Schizophrenics and kids are a bad combination. Probably she and her parents were abusing him and he ran off because of that.

[-] Stembleburgiss 2 points 1 hour ago

There is zero evidence of this. Please stop.

[-] puddleglummm 1 point 38 m ago

This is the sensitive take on mental illness I expected from someone called </u/djcoolio-hime. Jesus christ.

[-] 1337CAPITALIST 16 points 1 hour ago

Cult leaders don’t just let their victims go like that. Look at Jonestown. I want to know more about the father too though.

[-] veganhoneymoon 7 points 49 m ago

I think Meredith Quill was raped and the angel thing was a coping mechanism. Evangelism is strong in rural Missouri. She must have been so ashamed

[-] dxlr1989 2 points 12 m ago

I agree with you. This is part of my theory on the grandparents' guilt. They wanted to get rid of the evidence of their daughter’s suffering. This has been my pet case for years, and there’s no way in hell they don’t know more than they let on.

[-] cardinalfan89832423 1 points 22 m ago

I remember the Satanic panic around this case. Good ol’ Missouri. Never change.

[-] AgentSink92 67 points 3 hours ago

I think the hospital comes off looking really suspicious in this. A kid comes out of his dying mother’s room and is left alone, and then gets outside without anyone seeing him? I think someone at the hospital was involved. It would be a good central location to traffic kids. It would be easy for a nurse or janitor to win a kid’s trust and then lead them off to never be seen again.

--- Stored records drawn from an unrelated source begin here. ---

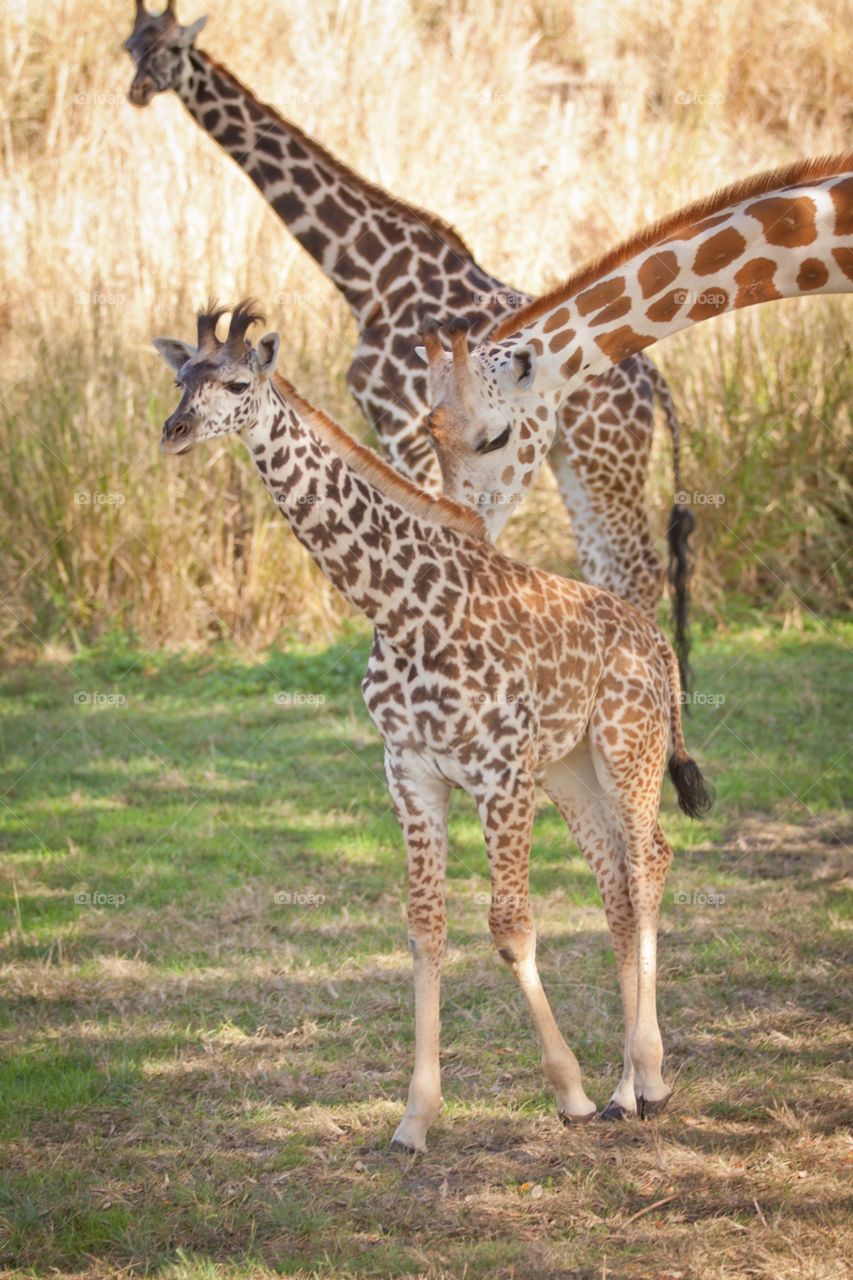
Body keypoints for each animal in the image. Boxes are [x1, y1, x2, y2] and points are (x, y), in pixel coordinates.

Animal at [124, 0, 695, 675]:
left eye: (168, 49)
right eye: (131, 45)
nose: (137, 92)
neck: (364, 274)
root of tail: (653, 381)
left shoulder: (402, 423)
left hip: (609, 461)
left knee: (639, 564)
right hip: (574, 459)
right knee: (606, 563)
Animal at [153, 301, 713, 1151]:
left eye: (238, 383)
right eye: (181, 378)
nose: (176, 431)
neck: (402, 609)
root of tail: (657, 646)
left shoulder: (498, 774)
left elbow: (510, 926)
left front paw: (568, 1093)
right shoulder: (411, 770)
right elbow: (424, 928)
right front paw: (414, 1117)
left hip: (628, 745)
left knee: (648, 863)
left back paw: (638, 1082)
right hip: (571, 768)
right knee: (617, 878)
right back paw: (632, 1084)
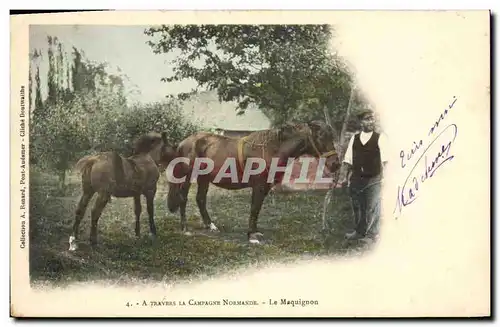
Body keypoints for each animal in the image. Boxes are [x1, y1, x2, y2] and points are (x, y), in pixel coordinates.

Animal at [166, 120, 342, 243]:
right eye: (320, 137)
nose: (335, 164)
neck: (272, 148)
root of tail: (184, 142)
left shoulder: (265, 187)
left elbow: (257, 209)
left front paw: (255, 231)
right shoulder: (258, 185)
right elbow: (254, 207)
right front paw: (252, 235)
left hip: (204, 177)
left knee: (200, 199)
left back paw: (210, 225)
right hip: (188, 176)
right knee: (183, 198)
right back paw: (185, 228)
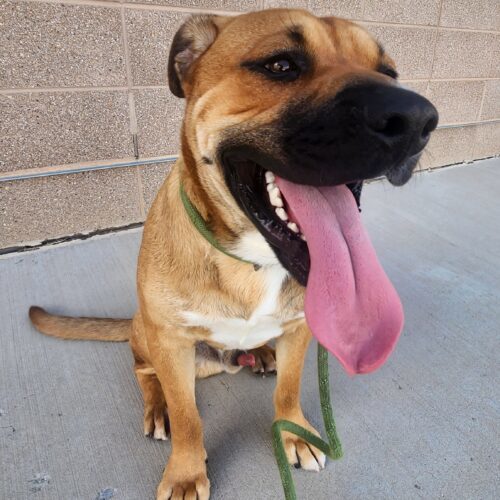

[-] awareofwolves 49 points 1 hour ago

I don’t buy the organized abduction ring theory. I do agree with the second part of your post, though. Peter Quill must have been going to this hospital for months as his mother’s condition deteriorated. That’s the perfect semi-supervised location for a predator in the hospital staff to groom him, especially since he would have been emotionally vulnerable.

[-] aristocatxxx 6 points 2 hours ago

Wouldn’t there have been security cameras?

[-] notnotdead 1 point 51 m ago

idk, it was the 80s. They would have been on VCRs and could have been written over. I’ve never heard anything about them, so I’m assuming they’re not a major part of the case. Maybe that makes me a bad true crime fan, lol.

[-] cardinalfan89832423 3 points 27 m ago

This is a local case to me. Native of St. Louis MO and lived 45 minutes away most of my life. Such a sad case.

[-] PunchesPandas -58 points 5 hours ago

I think the people on this thread are letting their biases cloud them. I know it’s a fringe perspective here, but after the Chitauri incident, the true crime community needs to reconsider their perspective on alien abduction in these cold cases.

[-] frank__zapatista [S] 77 points 5 hours ago

I think it’s massively disrespectful to both the victims and survivors of the Chitauri attack and murdered/missing persons and their families to suggest that secret Chitauri involvement be investigated in these cases. Stop exploiting tragedies for upvotes.

[-] PunchesPandas -40 points 5 hours ago

Why? That's literally the point of this sub.
(Edit: lol I get it, you don’t want to keep an open mind. k I’m out)

[-] frank__zapatista [S] 53 points 4 hours ago

Your theory:
* Trivializes the suffering of Chitauri victims and survivors to treat the attack as a neat add-on to any crimes.
* Trivializes the heroic efforts of police and victims’ families to get answers for their missing/murdered loved ones.
* Is tied up in horrible alt-right theories about “globalists” betraying humanity for the Chitauri. We can all see your post history, and it ain’t pretty.
If you don't like r/UnresolvedMysteries, that's fine, but don't pretend we're r/conspiracy. Unsubstantiated theories are not welcome here.